The nine members of the bank’s Monetary Policy Council voted 8-1 for the measure, a surprising show of unity given that some members had indicated ahead of time that they favored a smaller 25 basis point step due to increasingly clear signs that the U.K. economy is heading into recession.
The bank reaffirmed that it expects the economy to start contracting later this year, but was forced to take aggressive action by a new forecast that sees inflation rising to over 13% by the fourth quarter, due largely to another big increase in regulated household energy prices that is scheduled to take effect in October. In its previous quarterly report on monetary policy in May, it had forecast a peak in CPI inflation of only 9.4%.
“The labour market remains tight, and domestic cost and price pressures are elevated,” the Bank said. “There is a risk that a longer period of externally generated price inflation will lead to more enduring domestic price and wage pressures.”
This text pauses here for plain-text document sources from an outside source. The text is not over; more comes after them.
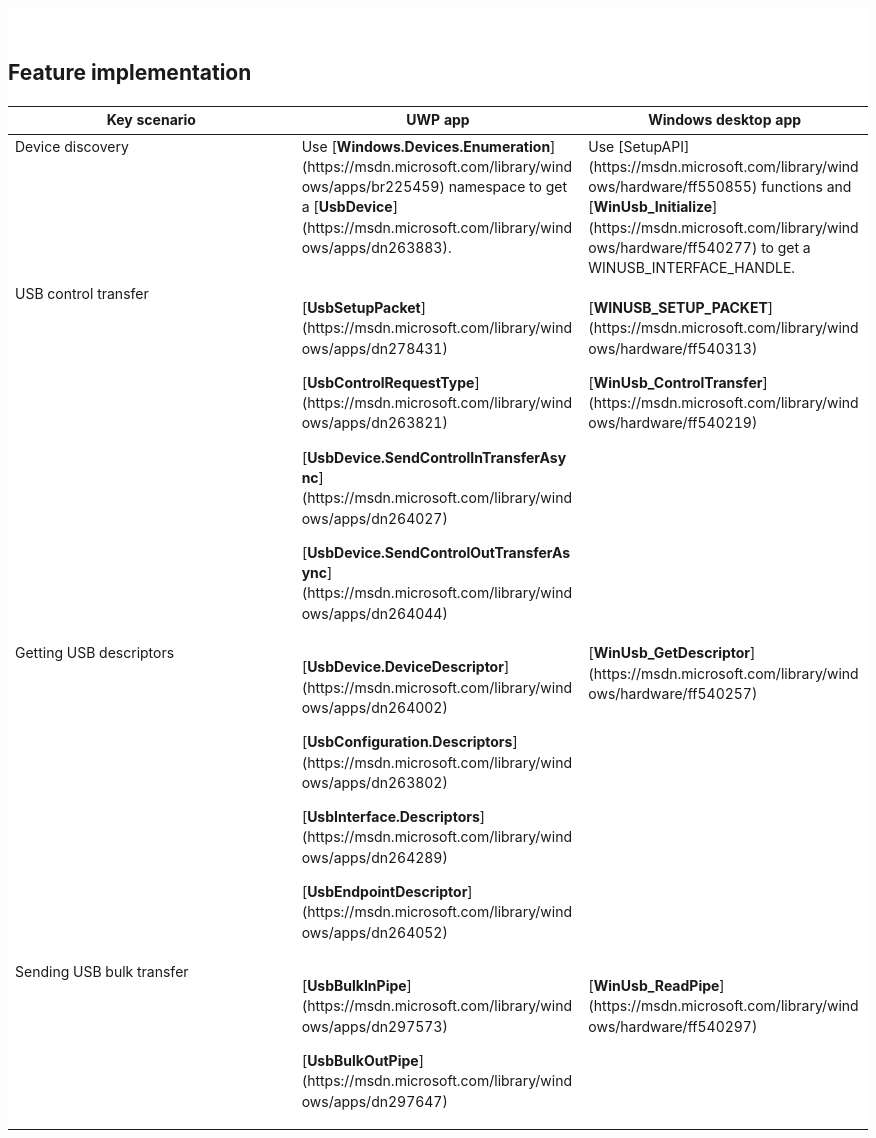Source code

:  

## Feature implementation


<table>
<colgroup>
<col width="33%" />
<col width="33%" />
<col width="33%" />
</colgroup>
<thead>
<tr class="header">
<th>Key scenario</th>
<th>UWP app</th>
<th>Windows desktop app</th>
</tr>
</thead>
<tbody>
<tr class="odd">
<td>Device discovery</td>
<td>Use [<strong>Windows.Devices.Enumeration</strong>](https://msdn.microsoft.com/library/windows/apps/br225459) namespace to get a [<strong>UsbDevice</strong>](https://msdn.microsoft.com/library/windows/apps/dn263883).</td>
<td>Use [SetupAPI](https://msdn.microsoft.com/library/windows/hardware/ff550855) functions and [<strong>WinUsb_Initialize</strong>](https://msdn.microsoft.com/library/windows/hardware/ff540277) to get a WINUSB_INTERFACE_HANDLE.</td>
</tr>
<tr class="even">
<td>USB control transfer</td>
<td><p>[<strong>UsbSetupPacket</strong>](https://msdn.microsoft.com/library/windows/apps/dn278431)</p>
<p>[<strong>UsbControlRequestType</strong>](https://msdn.microsoft.com/library/windows/apps/dn263821)</p>
<p>[<strong>UsbDevice.SendControlInTransferAsync</strong>](https://msdn.microsoft.com/library/windows/apps/dn264027)</p>
<p>[<strong>UsbDevice.SendControlOutTransferAsync</strong>](https://msdn.microsoft.com/library/windows/apps/dn264044)</p></td>
<td><p>[<strong>WINUSB_SETUP_PACKET</strong>](https://msdn.microsoft.com/library/windows/hardware/ff540313)</p>
<p>[<strong>WinUsb_ControlTransfer</strong>](https://msdn.microsoft.com/library/windows/hardware/ff540219)</p></td>
</tr>
<tr class="odd">
<td>Getting USB descriptors</td>
<td><p>[<strong>UsbDevice.DeviceDescriptor</strong>](https://msdn.microsoft.com/library/windows/apps/dn264002)</p>
<p>[<strong>UsbConfiguration.Descriptors</strong>](https://msdn.microsoft.com/library/windows/apps/dn263802)</p>
<p>[<strong>UsbInterface.Descriptors</strong>](https://msdn.microsoft.com/library/windows/apps/dn264289)</p>
<p>[<strong>UsbEndpointDescriptor</strong>](https://msdn.microsoft.com/library/windows/apps/dn264052)</p></td>
<td>[<strong>WinUsb_GetDescriptor</strong>](https://msdn.microsoft.com/library/windows/hardware/ff540257)</td>
</tr>
<tr class="even">
<td>Sending USB bulk transfer</td>
<td><p>[<strong>UsbBulkInPipe</strong>](https://msdn.microsoft.com/library/windows/apps/dn297573)</p>
<p>[<strong>UsbBulkOutPipe</strong>](https://msdn.microsoft.com/library/windows/apps/dn297647)</p></td>
<td><p>[<strong>WinUsb_ReadPipe</strong>](https://msdn.microsoft.com/library/windows/hardware/ff540297)</p>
It noted that it expected inflation to remain “at very elevated levels” for most of next year before starting to decline to its 2% target.
The new forecasts drove sterling over half a percent against the dollar. The FTSE 100 trimmed its gains for the day, while the yield on the U.K.’s benchmark 10-Year bond fell by 4 basis points to 1.87% by 07:15 AM ET (1115 GMT).
Separately, the Bank also indicated that it will reverse the ‘quantitative easing’ of the last couple of years twice as fast as it previously estimated. The MPC is now targeting a reduction of 80 billion pounds of U.K. government bonds, known as Gilts, over the next year, half of which will come from letting maturing bonds ‘roll off’. Sales are due to start shortly after the MPC’s September meeting, subject to market conditions.
The plans make for a difficult environment for Gilts over the coming months, Panmure Gordon chief economist Simon French said via Twitter.
There’s a “big question mark whether (the) private sector will absorb these Gilts at current yields given where U.K. inflation is heading,” French said.
(CORRECTION: An earlier version of this story incorrectly stated that the vote for 50 basis points had been unanimous.)